Stickler syndrome: Many of the skeletal features of Marfan overlap with Stickler, except that Stickler patients can also have cleft palate, hearing loss, and epiphsial changes to the bone (I don’t understand what this means, sorry). Eye characteristics that can overlap with Marfan are retinal detachment, myopia (nearsightedness), and early glaucoma. Stickler patients to not usually have lens detachment.
Shprintzen-Goldberg syndrome: Symptoms include: pectus (chest) deformities, scoliosis, arachnodactyly (long fingers), facial/cranial issues (widely spaced eyes, high arch palate, low set ears, jaw problems, etc.), and developmental delay (most SGS patients have developmental delay). Vascular disease is uncommon.
Congenital Constractural Arachnodactyly: This is also referred to as Beals syndrome. Patients have many outward Marfan features. Distinctive features of CCA/Beals include crumbled ears, contractures of knees/ankles at birth, camptodactyly (fingers that can’t completely straighten, particularly in the pinky finger). Kyphosis or scoliosis can also be found. CCA/Beals does not carry a risk for aortic dissection. It’s caused by mutations in FBN2.

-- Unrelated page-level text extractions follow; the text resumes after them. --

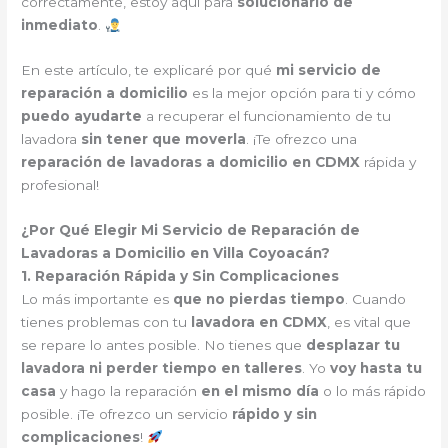
correctamente, estoy aquí para
solucionarlo de
inmediato
.
En este artículo, te explicaré por qué
mi servicio de
reparación a domicilio
es la mejor opción para ti y cómo
puedo ayudarte
a recuperar el funcionamiento de tu
lavadora
sin tener que moverla
. ¡Te ofrezco una
reparación de lavadoras a domicilio en CDMX
rápida y
profesional!
¿Por Qué Elegir Mi Servicio de Reparación de
Lavadoras a Domicilio en Villa Coyoacán?
1. Reparación Rápida y Sin Complicaciones
Lo más importante es
que no pierdas tiempo
. Cuando
tienes problemas con tu
lavadora en CDMX
, es vital que
se repare lo antes posible. No tienes que
desplazar tu
lavadora ni perder tiempo en talleres
. Yo
voy hasta tu
casa
y hago la reparación
en el mismo día
o lo más rápido
posible. ¡Te ofrezco un servicio
rápido y sin
complicaciones
!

I was surprised that Classical Ehlers-Danlos and Hypermobile Ehlers-Danlos were not included in the paper. Although neither carry aortic complications, their skeletal features and flexibility do overlap with Marfan syndrome.
Naturally, I couldn’t cover everything from the paper in my write-ups; there’s just too much information (like a section on management guidelines for MFS patients). I may do posts on those sections at a later time. If you’d like the full text of the article I can email you a copy; my contact information is at the top of the page.
I’d also like to add that it’s vital that we as patients help spread the word about these changes. I suggest bringing a copy of the NMF website or the paper itself to your doctors at your next appointment, particularly if you have concerns about your diagnosis status.
And again: The opinions offered at Musings of a Marfan Mom are for informational purposes only and are not intended to be a substitute for professional medical advice, diagnosis or treatment. Always seek the advice of a qualified healthcare provider with any questions you may have regarding Marfan syndrome and any medical condition. Never disregard professional medical advice or delay in seeking care because of something you have read here.
Loeys, Bart L., Dietz, Harry C., Braverman, Alan C., Callewaert, Bert L., Backer, Julie De, Devereux, Richard B., et. al. (2010). The revised Ghent nosology for the Marfan syndrome. Journal of Medical Genetics, 47:485-495.